Tulach Commáin was a small Irish chiefdom, coexisting with the larger and more ancient chiefdom of the Corcu Mruad. It likely emerged from the disintegration of this larger polity, possibly forming part of the Dál Cais and Thomond's chiefdom confederacies. The chiefdom's capital, Cahercommaun (Cathair Commáin or "Commane's Residence"), served as the political and ceremonial centre of Tulach Commáin in the 8th and 9th centuries.

In the Gaelic nobility of Ireland, Tulach Commáin likely functioned as an autonomous túath or as part of a larger composite chiefdom. It served as a hub of political, social, and religious activity, with its elaborate structures and associated monastic sites indicating its importance as a regional power.

=== The identity and origins of Tulach Commáin ===
In the Anals of Innisfallen, the death of Colman mac Comáin on one of the Aran islands is recorded in 751 A.D, according to Gibson, likely son or descendent of Comáin chief of Tulach Commáin.

A possible brother is mentioned in the Anals of Innisfallen and Annals of Ulster, the demise of Célechair mac Commáin (son of Commáin) is recorded in the Battle of Corcmodruadh in either 704 or 705 A.D. Gibson identifies him as of the Eóganacht Uí Cormaic, a branch of the prominent Eóganacht dynasty. Gibson's work draws on references such as O'Brien's Corpus Genealogiarum Hiberniae and Byrne's Irish Kings and High-Kings, which outline the genealogical framework of the Eóganacht. According to Frost, the Uí Cormaic settled in what is now the Islands Barony, possibly on the territory of the Corcu Baiscinn, located directly east of Tulach Commáin. Gibson suggests that Cahercommane, associated with Tulach Commáin, may have been the centre of a short-lived Eóganacht chiefdom, or part of the larger mór túath (over-kingdom) of the Corcu Mruad.
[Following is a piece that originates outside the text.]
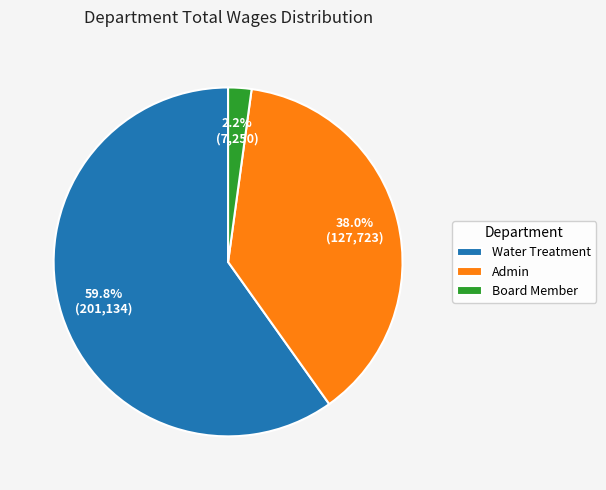

Which slice is the largest?

Water Treatment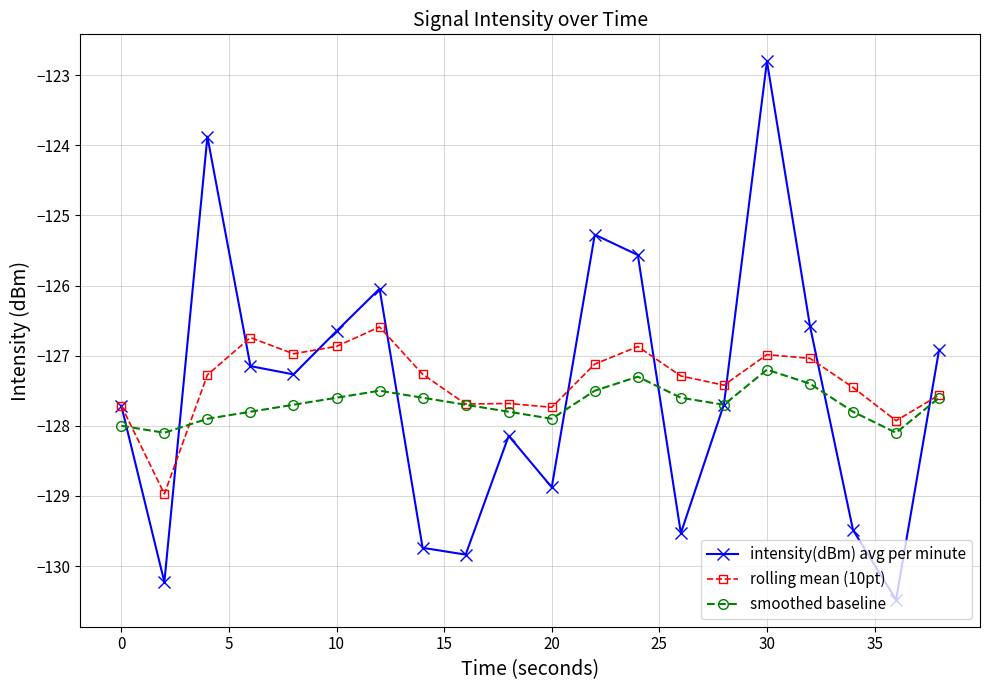

What is the lowest value of the smoothed baseline series?

-128.1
=== Loss of ancestral lands ===
In the 13th century the clan was dispossessed of their lands, following the Anglo-Norman invasion, by the "De Burgos" (Burke) invaders.

== Notable figures ==
Several historical and ecclesiastical figures may be associated with the name and variants:
- Giolla Comáin mac Néill (died 991) was 2nd King of Uí Díarmata.
- Colmán mac Comán: (8th-century) one of the four sages of Ireland, the second abbot listed in the Irish annals.
- Gilla Cómáin mac Gilla Samthainde: (11th-century) a medieval Irish poet.